Some of the views expressed in the following notes on newly approved products should be regarded as preliminary, as there may have been limited published data at the time of publication, and little experience in Australia of their safety or efficacy. However, the Editorial Executive Committee believes that comments made in good faith at an early stage may still be of value. Before new drugs are prescribed, the Committee believes it is important that more detailed information is obtained from the manufacturer's approved product information, a drug information centre or some other appropriate source.
3TC (Glaxo Wellcome)
150 mg tablets
10 mg/mL oral solution
Indication: HIV infection
The treatment of HIV infection with a nucleoside analogue, such as zidovudine, is only temporarily effective. There are also the problems of toxicity and the emergence of resistant viral strains. These problems are being addressed by treating patients with combinations of drugs.

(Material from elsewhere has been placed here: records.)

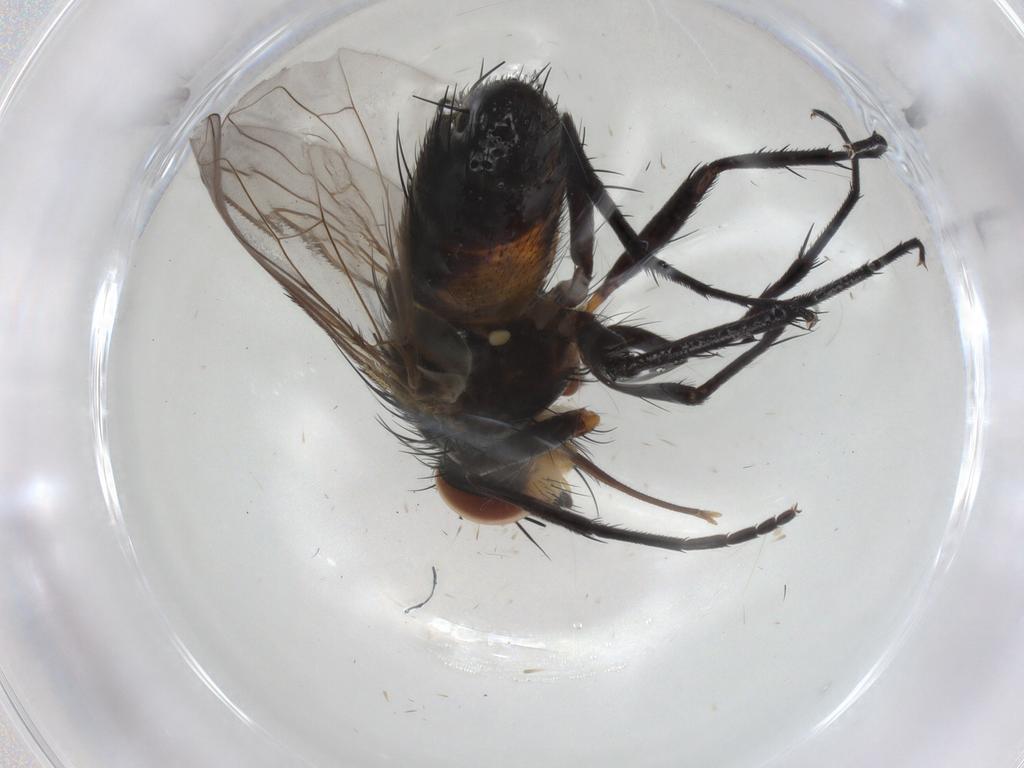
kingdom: Animalia
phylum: Arthropoda
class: Insecta
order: Diptera
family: Tachinidae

Lamivudine, an analogue of cytidine, has been studied in combination with zidovudine. Both drugs act by inhibiting viral reverse transcriptase and lamivudine is active against strains which are resistant to zidovudine. Compared to zidovudine alone, the combination results in a significant increase in CD4 lymphocyte counts. Patients who have been previously treated with zidovudine also benefit.
Patients take lamivudine twice a day. The drug is well absorbed with a bioavailability over 80%. Food delays absorption. Lamivudine is cleared mainly by the kidneys so the dose is adjusted if there is renal impairment. The half-life is 5-7hours.
Adverse effects are common and similar to those seen in patients treated with zidovudine. The most common complaints are nausea, abdominal discomfort, headache, malaise and fatigue. Abnormal liver function tests and anaemia can occur during treatment. When lamivudine is used alone, resistant viral strains can develop rapidly.
The pivotal efficacy studies in adults only lasted 24 weeks and the outcomes are not clinical end-points. Although the combination of lamivudine and zidovudine is effective, it is unclear when the combination should be used in the course of a HIV infection. For example, should all patients be given the combination when their CD4 counts fall to levels that were studied in the trials?